%%
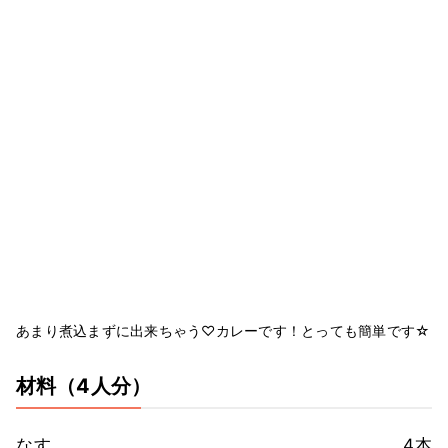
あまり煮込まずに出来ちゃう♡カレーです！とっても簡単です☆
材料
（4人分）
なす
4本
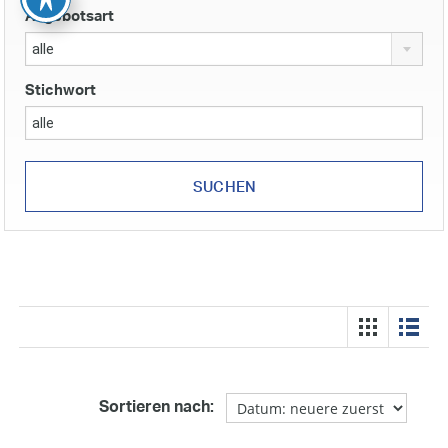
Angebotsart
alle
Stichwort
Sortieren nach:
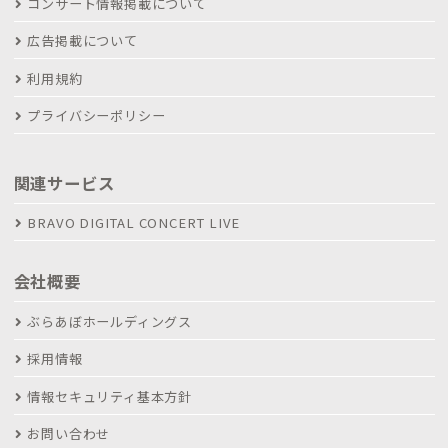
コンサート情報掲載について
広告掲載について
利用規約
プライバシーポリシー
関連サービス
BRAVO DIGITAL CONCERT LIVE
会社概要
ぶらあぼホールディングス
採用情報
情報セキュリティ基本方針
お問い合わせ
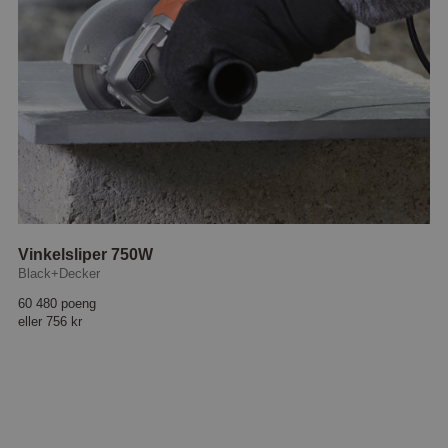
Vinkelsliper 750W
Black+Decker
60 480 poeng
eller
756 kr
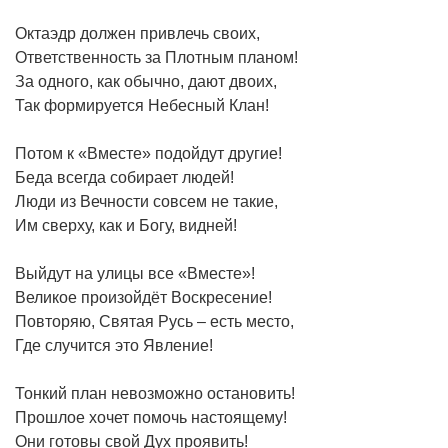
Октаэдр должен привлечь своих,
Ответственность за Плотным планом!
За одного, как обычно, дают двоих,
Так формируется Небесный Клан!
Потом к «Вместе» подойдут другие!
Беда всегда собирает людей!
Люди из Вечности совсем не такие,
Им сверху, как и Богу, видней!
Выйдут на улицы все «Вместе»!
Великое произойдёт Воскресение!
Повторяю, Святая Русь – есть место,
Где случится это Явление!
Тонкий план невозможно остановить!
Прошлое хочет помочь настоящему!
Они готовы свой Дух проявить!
%%
%%
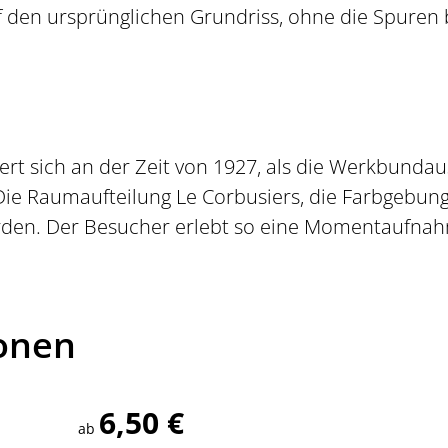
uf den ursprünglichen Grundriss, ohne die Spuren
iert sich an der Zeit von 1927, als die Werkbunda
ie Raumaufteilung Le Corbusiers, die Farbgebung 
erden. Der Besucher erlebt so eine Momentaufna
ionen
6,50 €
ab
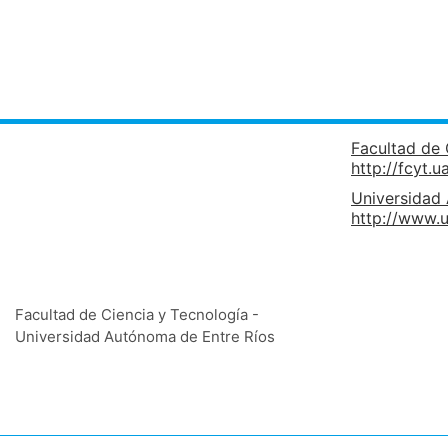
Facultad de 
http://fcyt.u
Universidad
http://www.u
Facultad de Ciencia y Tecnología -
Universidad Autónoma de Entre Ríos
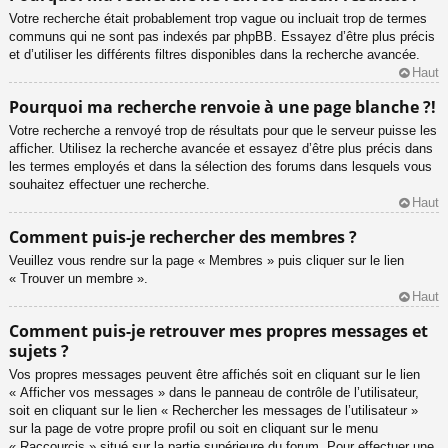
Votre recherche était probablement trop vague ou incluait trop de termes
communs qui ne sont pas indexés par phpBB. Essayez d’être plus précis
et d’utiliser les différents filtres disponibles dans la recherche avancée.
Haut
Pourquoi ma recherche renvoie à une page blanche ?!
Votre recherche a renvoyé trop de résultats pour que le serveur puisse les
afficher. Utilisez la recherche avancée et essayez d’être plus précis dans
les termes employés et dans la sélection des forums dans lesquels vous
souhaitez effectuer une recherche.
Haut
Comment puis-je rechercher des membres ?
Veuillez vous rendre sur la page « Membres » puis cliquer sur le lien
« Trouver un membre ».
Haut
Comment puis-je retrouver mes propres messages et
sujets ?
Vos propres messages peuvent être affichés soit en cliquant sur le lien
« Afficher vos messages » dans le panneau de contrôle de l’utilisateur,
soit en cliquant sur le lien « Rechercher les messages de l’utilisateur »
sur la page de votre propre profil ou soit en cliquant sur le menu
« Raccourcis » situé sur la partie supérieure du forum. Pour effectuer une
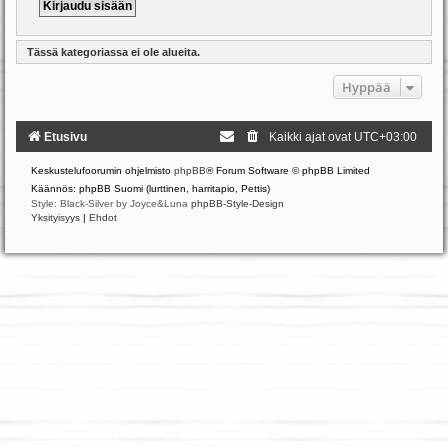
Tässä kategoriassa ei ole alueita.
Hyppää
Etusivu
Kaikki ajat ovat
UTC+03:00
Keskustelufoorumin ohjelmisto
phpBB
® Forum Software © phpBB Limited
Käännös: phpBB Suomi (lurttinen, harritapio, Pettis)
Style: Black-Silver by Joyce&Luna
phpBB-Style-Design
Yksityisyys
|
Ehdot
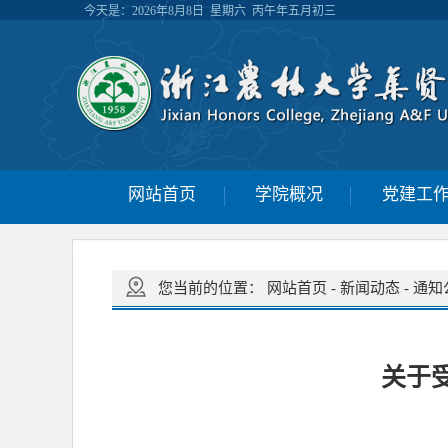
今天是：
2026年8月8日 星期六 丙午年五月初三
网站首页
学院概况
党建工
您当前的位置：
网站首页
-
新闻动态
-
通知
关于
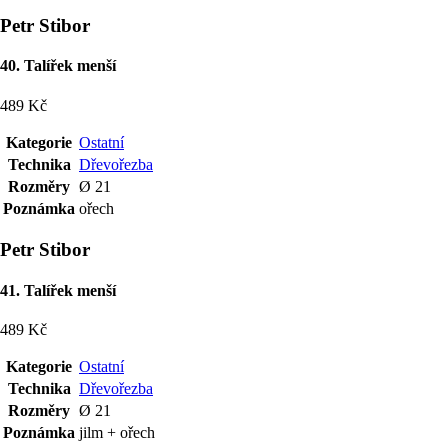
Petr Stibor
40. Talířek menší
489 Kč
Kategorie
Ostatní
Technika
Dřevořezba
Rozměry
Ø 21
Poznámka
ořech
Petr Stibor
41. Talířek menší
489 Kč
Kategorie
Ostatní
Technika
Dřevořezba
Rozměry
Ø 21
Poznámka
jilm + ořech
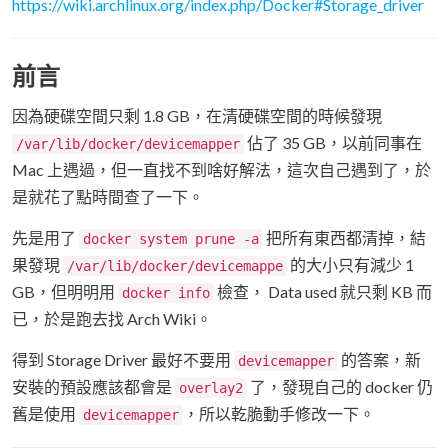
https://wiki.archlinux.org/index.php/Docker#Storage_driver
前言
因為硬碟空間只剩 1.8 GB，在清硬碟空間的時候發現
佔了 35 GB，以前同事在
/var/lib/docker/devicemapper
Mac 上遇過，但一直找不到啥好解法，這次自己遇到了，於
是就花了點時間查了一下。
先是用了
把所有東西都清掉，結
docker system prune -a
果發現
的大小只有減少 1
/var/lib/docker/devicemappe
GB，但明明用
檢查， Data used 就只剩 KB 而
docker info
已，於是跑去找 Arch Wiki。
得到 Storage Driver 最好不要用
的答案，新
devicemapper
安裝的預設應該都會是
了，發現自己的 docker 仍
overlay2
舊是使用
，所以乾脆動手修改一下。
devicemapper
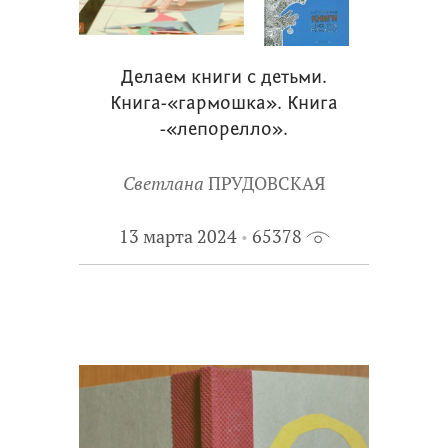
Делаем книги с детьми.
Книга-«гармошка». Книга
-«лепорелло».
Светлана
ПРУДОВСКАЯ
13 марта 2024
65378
%%
= Problem requirements =
Where a line of the data above includes the string "effectuer", pull it out.

= Completed task =
souhaitez effectuer une recherche.
« Raccourcis » situé sur la partie supérieure du forum. Pour effectuer une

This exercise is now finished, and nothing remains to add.